Source material:
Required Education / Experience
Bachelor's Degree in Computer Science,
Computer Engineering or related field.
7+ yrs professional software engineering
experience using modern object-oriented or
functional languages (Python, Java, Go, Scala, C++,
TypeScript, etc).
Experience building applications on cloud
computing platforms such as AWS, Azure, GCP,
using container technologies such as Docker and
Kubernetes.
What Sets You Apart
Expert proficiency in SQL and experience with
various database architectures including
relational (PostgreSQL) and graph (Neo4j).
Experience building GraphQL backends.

Assignment: Would you please repeat the entire listing, line for line?

Task result:
Required Education / Experience
Bachelor's Degree in Computer Science,
Computer Engineering or related field.
7+ yrs professional software engineering
experience using modern object-oriented or
functional languages (Python, Java, Go, Scala, C++,
TypeScript, etc).
Experience building applications on cloud
computing platforms such as AWS, Azure, GCP,
using container technologies such as Docker and
Kubernetes.
What Sets You Apart
Expert proficiency in SQL and experience with
various database architectures including
relational (PostgreSQL) and graph (Neo4j).
Experience building GraphQL backends.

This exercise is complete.